|ran the MD Race for the Family 5K|
I've gone back and forth between being content and knowing that God is in control, to spiraling into feeling really sad and like God doesn't care. Usually it's when I see or hear about a bunch of other pregnancy announcements that I start to feel the "why not me?" and "when will it be my turn?" questions coming back. I've gone through phases where I've completely shut out social media because I just don't want to see it. I am happy for my friends because I know that every single baby is a blessing, but it's still hard.
Back in June, I ran a 5K that I randomly found out about while driving to one of my appointments at Shady Grove.

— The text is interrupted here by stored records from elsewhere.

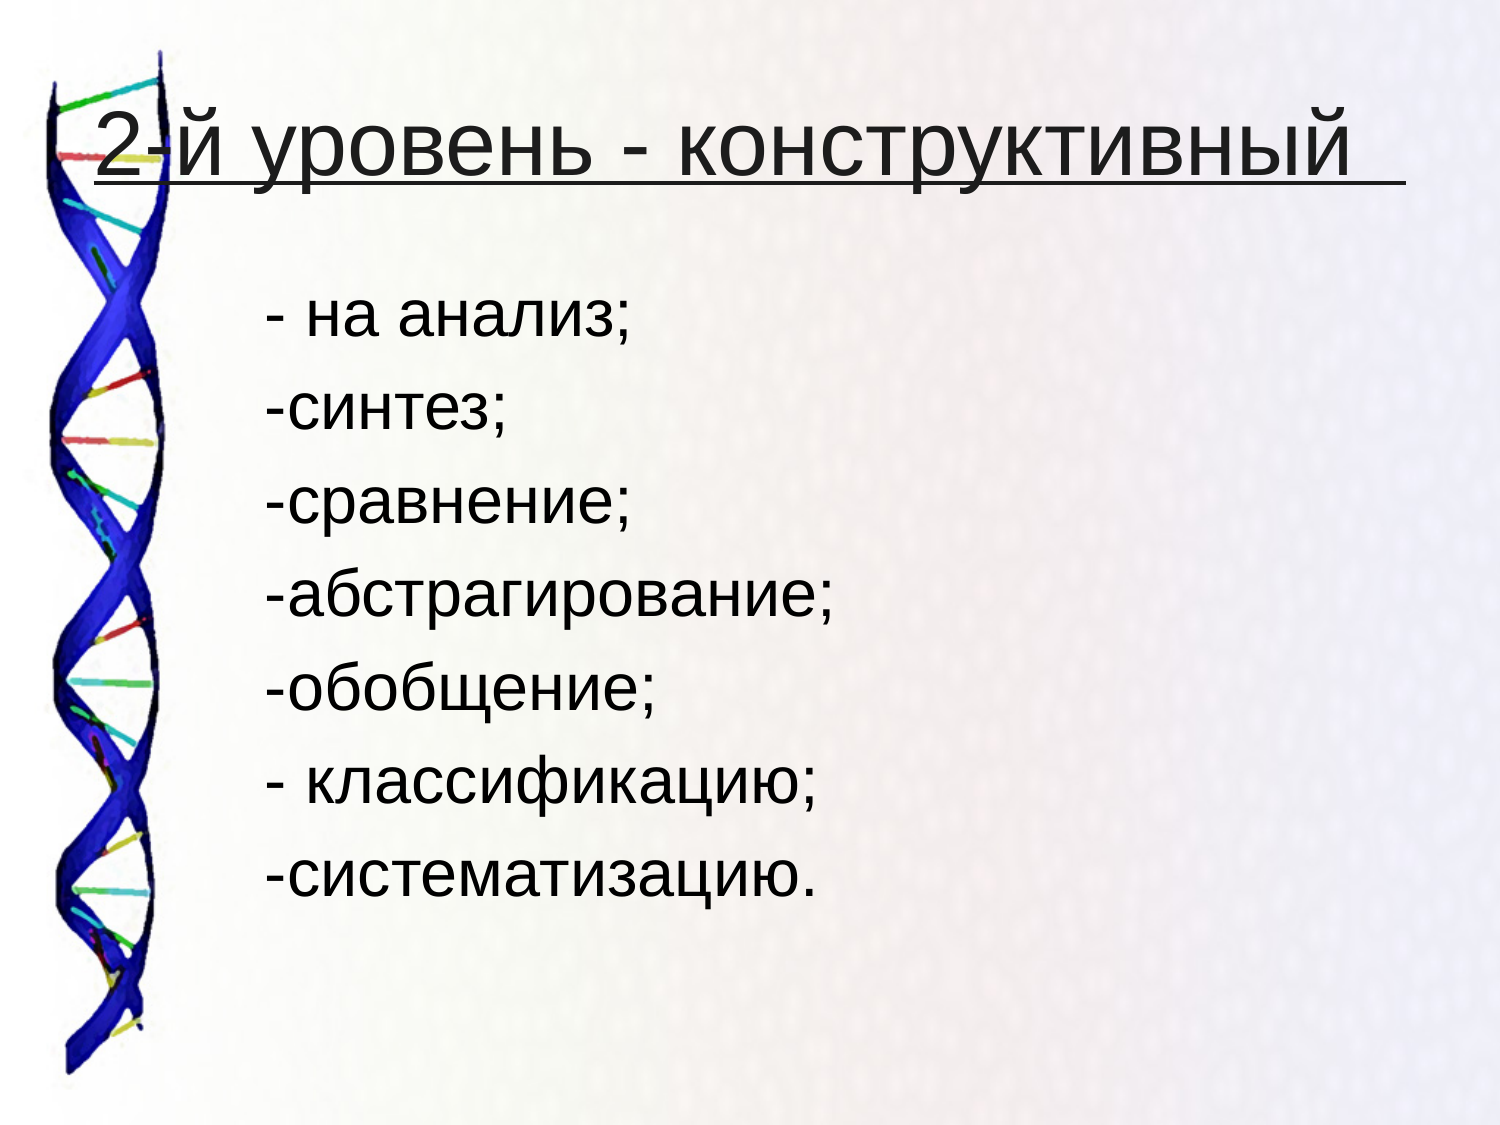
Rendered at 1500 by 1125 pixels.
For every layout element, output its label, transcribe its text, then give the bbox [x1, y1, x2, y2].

picture [0, 0, 1500, 1125]
list - на анализ; -синтез; -сравнение; -абстрагирование; -обобщение; - классификацию; -систематизацию. [249, 262, 1426, 1006]
title 2-й уровень - конструктивный [74, 44, 1426, 233]
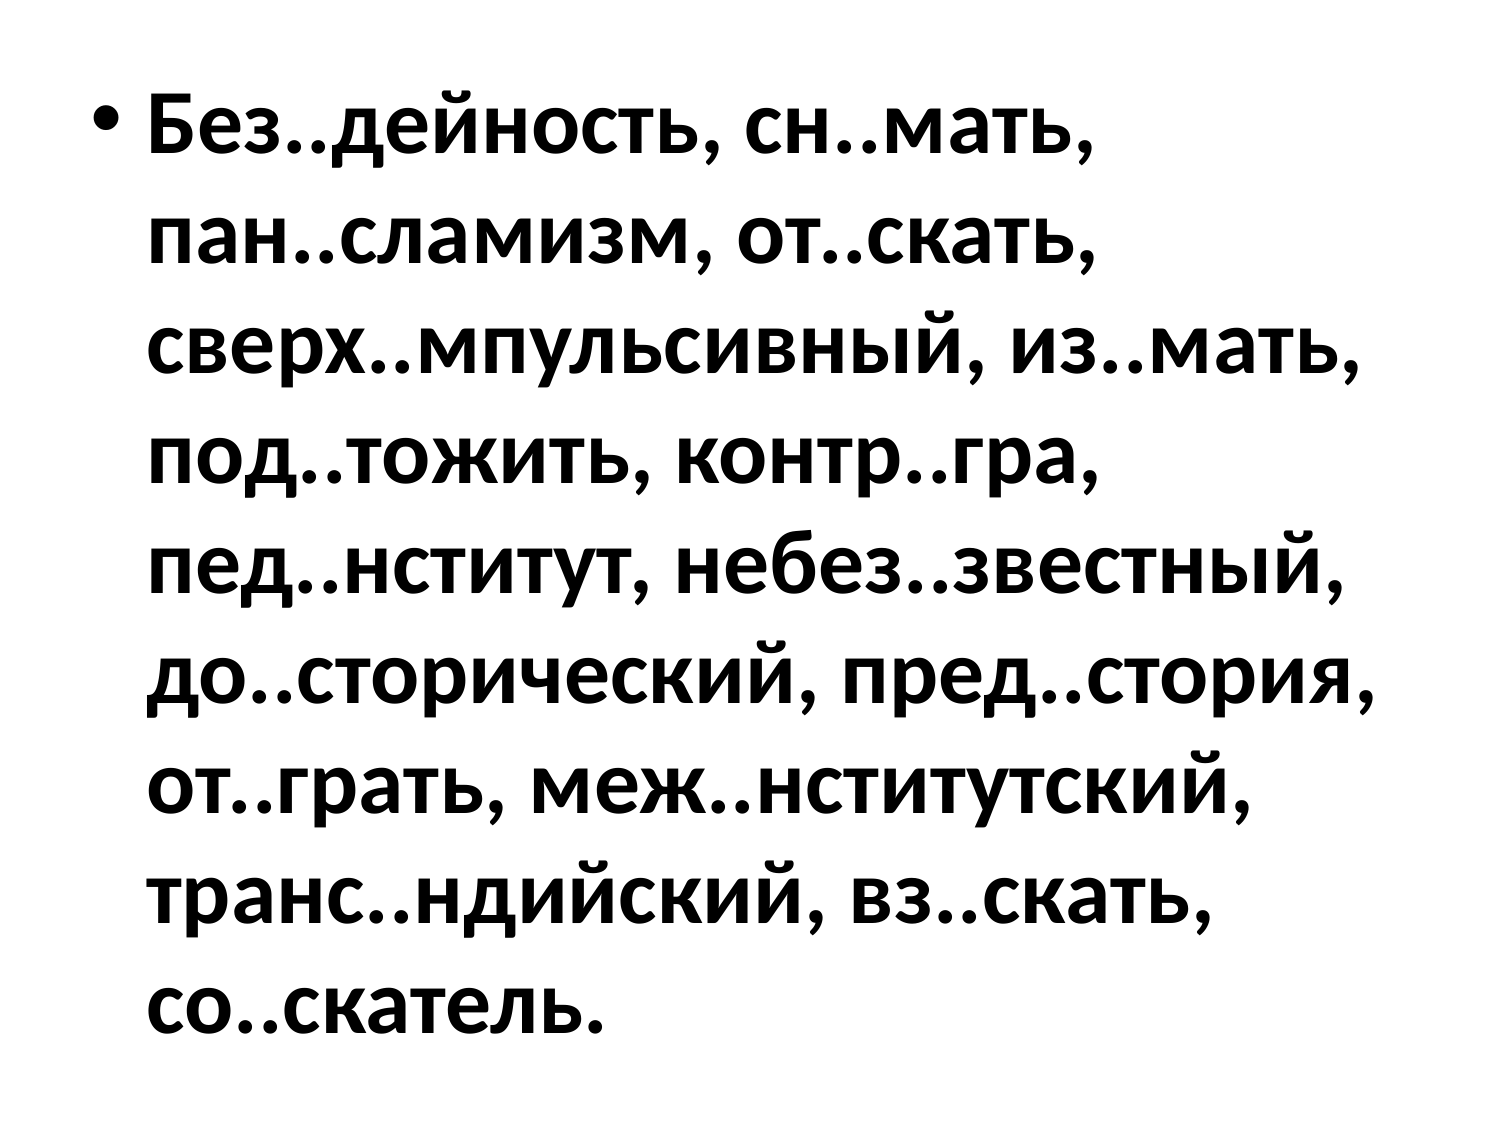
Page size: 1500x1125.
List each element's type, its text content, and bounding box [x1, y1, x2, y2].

After dropping the kids off at my mom's, I was stopped at a light and saw a sign for the MD Race for the Family 5K and saw that it was hosted by Shady Grove Fertility. I quickly snapped a picture of the sign, and when I got to the waiting room for my appointment, I looked it up online. As soon as I saw that it was a race to increase awareness and raise funds for infertility, I knew I wanted to do it. The race also included a raffle for a giveaway worth $10,000 for fertility treatments. I knew my one little entry wouldn't give me much of a chance, but I wanted to support the cause anyhow.
The race itself was fun- we ran through the Baltimore Zoo, around the lake in Druid Hill Park, and then back to the zoo. They had fun activities for kids, and the race entry included your entry to the zoo for the day. I stayed to the end of the race festivities, and I'm so glad I did. The founder of the Tinina Q. Cade Foundation spoke, and shared their story of infertility. I cried through it, and again when they announced the winner of the raffle. She encouraged everyone going through infertility to not give up.
I'm praying for a baby, and if that's not what God wants for us, I'm praying that He will make it very clear to us and give us wisdom. And I'm praying that He'll help me cling to Him- because lot's of days, that's really hard.